Hilfreich war, glaube ich, alles, was im Bereich der humanitären Hilfe gemacht wurde. Da war und ist Deutschland einer der ganz großen Geber und versucht immer, mit den Partnern zusammenzuarbeiten, die in den unterschiedlichen Regionen Syriens noch aktiv sein können. Das sind in manchen Gegenden eher NGOs. Zum Teil läuft es über Partner von medico international; es sind die Weißhelme, die, was eben noch nicht erwähnt wurde, gerade den Alternativen Nobelpreis erhalten haben - zu Recht. Wir haben mit der Parlamentargruppe "Alternativer Nobelpreis" fraktionsübergreifend gestern Abend Preisträger und Preisträgerinnen, aber auch Vertreter eingeladen. Wir waren, glaube ich, alle von dem beeindruckt, was der Vertreter der Weißhelme uns berichtet hat.

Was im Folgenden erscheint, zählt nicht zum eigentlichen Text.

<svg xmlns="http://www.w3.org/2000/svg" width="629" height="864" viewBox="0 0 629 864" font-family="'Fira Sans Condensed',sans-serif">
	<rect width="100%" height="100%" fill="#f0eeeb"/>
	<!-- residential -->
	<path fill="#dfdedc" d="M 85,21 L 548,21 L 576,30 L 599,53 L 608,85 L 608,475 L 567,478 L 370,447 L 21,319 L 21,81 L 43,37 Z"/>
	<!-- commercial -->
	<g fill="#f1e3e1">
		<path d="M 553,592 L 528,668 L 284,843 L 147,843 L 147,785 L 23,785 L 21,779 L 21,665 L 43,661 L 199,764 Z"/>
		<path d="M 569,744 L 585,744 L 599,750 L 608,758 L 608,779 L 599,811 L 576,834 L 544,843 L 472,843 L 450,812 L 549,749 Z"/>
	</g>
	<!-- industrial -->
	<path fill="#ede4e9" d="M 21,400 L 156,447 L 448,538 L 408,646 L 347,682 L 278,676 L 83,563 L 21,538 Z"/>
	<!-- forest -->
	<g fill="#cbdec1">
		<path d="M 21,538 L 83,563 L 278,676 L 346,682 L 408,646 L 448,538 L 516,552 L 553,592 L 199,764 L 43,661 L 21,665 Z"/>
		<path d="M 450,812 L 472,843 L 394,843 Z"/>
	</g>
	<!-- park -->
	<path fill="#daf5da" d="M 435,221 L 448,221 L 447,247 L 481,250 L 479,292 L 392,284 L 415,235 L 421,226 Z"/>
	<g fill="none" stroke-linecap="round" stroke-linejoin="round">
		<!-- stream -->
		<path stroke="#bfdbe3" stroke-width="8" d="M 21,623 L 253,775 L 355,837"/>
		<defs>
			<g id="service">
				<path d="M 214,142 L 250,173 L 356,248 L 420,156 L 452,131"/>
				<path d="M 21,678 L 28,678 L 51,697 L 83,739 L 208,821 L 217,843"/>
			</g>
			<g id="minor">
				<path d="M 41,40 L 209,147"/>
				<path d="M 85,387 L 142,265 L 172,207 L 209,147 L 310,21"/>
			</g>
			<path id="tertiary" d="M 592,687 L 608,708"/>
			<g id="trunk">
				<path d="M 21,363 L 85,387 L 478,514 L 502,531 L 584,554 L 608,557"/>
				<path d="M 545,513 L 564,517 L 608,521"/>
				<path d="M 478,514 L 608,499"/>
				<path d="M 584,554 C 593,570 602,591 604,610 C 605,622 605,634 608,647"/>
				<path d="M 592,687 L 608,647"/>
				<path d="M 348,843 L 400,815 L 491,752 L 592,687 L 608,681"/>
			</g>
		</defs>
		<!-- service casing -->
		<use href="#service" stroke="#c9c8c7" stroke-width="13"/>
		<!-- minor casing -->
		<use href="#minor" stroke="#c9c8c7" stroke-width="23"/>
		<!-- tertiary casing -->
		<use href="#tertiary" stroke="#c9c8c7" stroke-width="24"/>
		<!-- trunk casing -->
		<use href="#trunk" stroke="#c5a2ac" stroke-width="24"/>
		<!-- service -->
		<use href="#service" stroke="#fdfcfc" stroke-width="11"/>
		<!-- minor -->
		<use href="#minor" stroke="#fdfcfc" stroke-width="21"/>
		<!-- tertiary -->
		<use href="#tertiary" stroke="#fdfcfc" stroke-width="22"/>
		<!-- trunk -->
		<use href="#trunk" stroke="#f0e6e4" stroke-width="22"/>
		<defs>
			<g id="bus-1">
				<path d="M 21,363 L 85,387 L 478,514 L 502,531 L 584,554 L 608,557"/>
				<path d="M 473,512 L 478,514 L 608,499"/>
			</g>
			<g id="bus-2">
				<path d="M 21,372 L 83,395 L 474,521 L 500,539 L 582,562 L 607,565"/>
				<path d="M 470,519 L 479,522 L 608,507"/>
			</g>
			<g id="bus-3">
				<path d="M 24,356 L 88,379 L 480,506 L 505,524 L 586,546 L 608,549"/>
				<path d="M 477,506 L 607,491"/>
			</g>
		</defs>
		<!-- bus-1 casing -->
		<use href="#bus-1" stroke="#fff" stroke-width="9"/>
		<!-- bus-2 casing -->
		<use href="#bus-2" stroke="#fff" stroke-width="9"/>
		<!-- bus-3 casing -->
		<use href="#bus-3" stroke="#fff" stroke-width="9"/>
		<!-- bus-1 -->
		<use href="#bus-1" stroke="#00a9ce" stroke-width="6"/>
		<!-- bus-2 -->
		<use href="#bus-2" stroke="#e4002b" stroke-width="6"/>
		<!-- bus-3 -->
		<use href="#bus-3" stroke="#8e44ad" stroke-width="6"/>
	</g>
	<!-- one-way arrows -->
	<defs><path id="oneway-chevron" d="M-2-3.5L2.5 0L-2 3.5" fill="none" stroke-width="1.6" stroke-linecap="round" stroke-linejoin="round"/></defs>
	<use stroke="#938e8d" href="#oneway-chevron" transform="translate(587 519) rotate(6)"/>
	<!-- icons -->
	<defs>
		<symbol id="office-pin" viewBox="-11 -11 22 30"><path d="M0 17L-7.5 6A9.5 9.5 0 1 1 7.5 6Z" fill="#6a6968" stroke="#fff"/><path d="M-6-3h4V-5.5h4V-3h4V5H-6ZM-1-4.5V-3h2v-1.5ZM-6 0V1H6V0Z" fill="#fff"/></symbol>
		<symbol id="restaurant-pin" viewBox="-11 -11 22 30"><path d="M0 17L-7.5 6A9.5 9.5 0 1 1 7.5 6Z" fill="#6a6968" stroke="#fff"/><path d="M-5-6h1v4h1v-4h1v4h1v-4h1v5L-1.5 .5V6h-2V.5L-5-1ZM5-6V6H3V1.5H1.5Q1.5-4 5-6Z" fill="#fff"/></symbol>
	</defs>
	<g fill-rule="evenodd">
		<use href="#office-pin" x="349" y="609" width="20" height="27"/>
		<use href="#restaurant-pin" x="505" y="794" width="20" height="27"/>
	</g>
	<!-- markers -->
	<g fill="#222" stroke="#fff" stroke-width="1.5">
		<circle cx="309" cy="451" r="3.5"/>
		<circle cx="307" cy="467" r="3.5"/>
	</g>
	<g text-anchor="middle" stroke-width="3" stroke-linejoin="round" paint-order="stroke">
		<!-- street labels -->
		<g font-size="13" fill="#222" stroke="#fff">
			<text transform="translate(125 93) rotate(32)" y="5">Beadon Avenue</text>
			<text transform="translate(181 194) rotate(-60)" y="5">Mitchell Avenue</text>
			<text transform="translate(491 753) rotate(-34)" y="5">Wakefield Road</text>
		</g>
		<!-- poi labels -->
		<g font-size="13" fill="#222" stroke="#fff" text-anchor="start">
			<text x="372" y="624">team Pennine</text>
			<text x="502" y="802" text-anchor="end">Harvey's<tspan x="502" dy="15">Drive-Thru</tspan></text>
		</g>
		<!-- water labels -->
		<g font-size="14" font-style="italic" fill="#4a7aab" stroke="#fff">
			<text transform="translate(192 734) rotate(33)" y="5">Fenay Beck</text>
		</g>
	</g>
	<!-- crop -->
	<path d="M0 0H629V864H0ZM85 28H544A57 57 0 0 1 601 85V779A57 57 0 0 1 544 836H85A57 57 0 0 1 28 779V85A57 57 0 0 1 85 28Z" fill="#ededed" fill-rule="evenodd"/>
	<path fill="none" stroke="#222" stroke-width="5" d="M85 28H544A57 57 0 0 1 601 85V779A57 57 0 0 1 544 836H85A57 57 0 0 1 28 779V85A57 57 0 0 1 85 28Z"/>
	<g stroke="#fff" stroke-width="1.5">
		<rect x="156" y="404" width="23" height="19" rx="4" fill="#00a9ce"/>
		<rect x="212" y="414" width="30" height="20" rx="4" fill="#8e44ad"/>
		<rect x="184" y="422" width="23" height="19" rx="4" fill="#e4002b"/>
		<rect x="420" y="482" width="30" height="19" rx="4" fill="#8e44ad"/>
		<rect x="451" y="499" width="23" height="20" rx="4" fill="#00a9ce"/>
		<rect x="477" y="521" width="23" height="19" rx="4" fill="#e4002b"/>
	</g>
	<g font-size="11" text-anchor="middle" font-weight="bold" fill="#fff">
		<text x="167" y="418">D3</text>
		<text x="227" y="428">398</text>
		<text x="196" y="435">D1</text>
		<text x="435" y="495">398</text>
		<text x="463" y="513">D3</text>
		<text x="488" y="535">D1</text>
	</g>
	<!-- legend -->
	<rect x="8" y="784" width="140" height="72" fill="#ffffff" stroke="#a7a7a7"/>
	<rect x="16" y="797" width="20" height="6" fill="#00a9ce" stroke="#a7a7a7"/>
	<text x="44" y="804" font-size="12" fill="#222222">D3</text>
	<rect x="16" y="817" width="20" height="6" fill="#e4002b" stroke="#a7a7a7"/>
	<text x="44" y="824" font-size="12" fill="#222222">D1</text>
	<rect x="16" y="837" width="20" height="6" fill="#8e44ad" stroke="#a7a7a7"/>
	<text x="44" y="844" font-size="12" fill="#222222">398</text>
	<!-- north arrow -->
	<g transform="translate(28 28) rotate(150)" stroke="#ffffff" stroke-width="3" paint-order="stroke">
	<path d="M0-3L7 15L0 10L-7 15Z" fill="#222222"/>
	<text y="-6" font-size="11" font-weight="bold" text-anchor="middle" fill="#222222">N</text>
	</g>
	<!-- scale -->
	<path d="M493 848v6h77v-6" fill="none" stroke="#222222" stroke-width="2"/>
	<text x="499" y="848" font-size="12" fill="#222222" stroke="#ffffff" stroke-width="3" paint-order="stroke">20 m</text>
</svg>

Als wir im UN-Menschenrechtsrat 2015 den Vorsitz hatten, unter Botschafter Rücker, haben wir das Thema "Sonderbeauftragter für die Menschenrechtssituation in Syrien" auf die Tagesordnung gesetzt. Das heißt, wir haben uns im Rahmen der deutschen Außenpolitik bereits dafür eingesetzt, dass Menschenrechtsverletzungen, Kriegsverbrechen, Verbrechen gegen die Menschlichkeit, dokumentiert werden.
Die AG Menschenrechte der SPD-Bundestagsfraktion war am 19. September in Genf beim UN-Menschenrechtsrat. Wir haben dort die Entgegennahme eines solchen Berichtes live erlebt. Insofern ist das nichts, was mit dem Ende des deutschen Vorsitzes im Menschenrechtsrat wieder in der Versenkung verschwunden ist. Das ist von anderen aufgegriffen und fortgeführt worden, und das ist auch gut so.
(Beifall bei der SPD)
In der letzten Woche hat Staffan de Mistura hier in Berlin die Dag-Hammarskjöld-Medaille der Deutschen Gesellschaft für die Vereinten Nationen erhalten, und er hat in einem sehr nachdenklichen Beitrag geäußert, wie komplex die Verhandlungssituation in Syrien ist, wie viel Kraft er brauchte, wie viel Unterstützung er brauchte, um da nicht einfach aufzugeben. Er hat auch deutlich gemacht, dass, egal welchen Blickwinkel man auf die Situation dort hat, das Verhandeln mit allen, die dort im Augenblick militärisch oder politisch Einfluss nehmen, die einzige Lösung ist, die den Menschen in Syrien wenigstens mittelfristig helfen kann. Er bekommt dafür Unterstützung aus dem Auswärtigen Amt, von vielen EU-Staaten, vom Auswärtigen Dienst der Europäischen Union, und das ist auch gut und richtig so.
(Beifall bei der SPD sowie bei Abgeordneten des BÜNDNISSES 90/DIE GRÜNEN)
Insofern können und müssen wir uns tatsächlich jeden Tag neu fragen, was wir noch tun können, um den Menschen in Syrien zu helfen. Wir können etwas auf der Basis dessen tun, was schon versucht wurde. Wir können etwas in Anerkenntnis dessen tun, dass manches nicht zielführend war. Wir können zusammen mit vielen Unterstützern und Verbündeten etwas tun, und wir sollten das weiter tun. Wir sollten das auch selber immer wieder positiv reflektieren. Danke schön.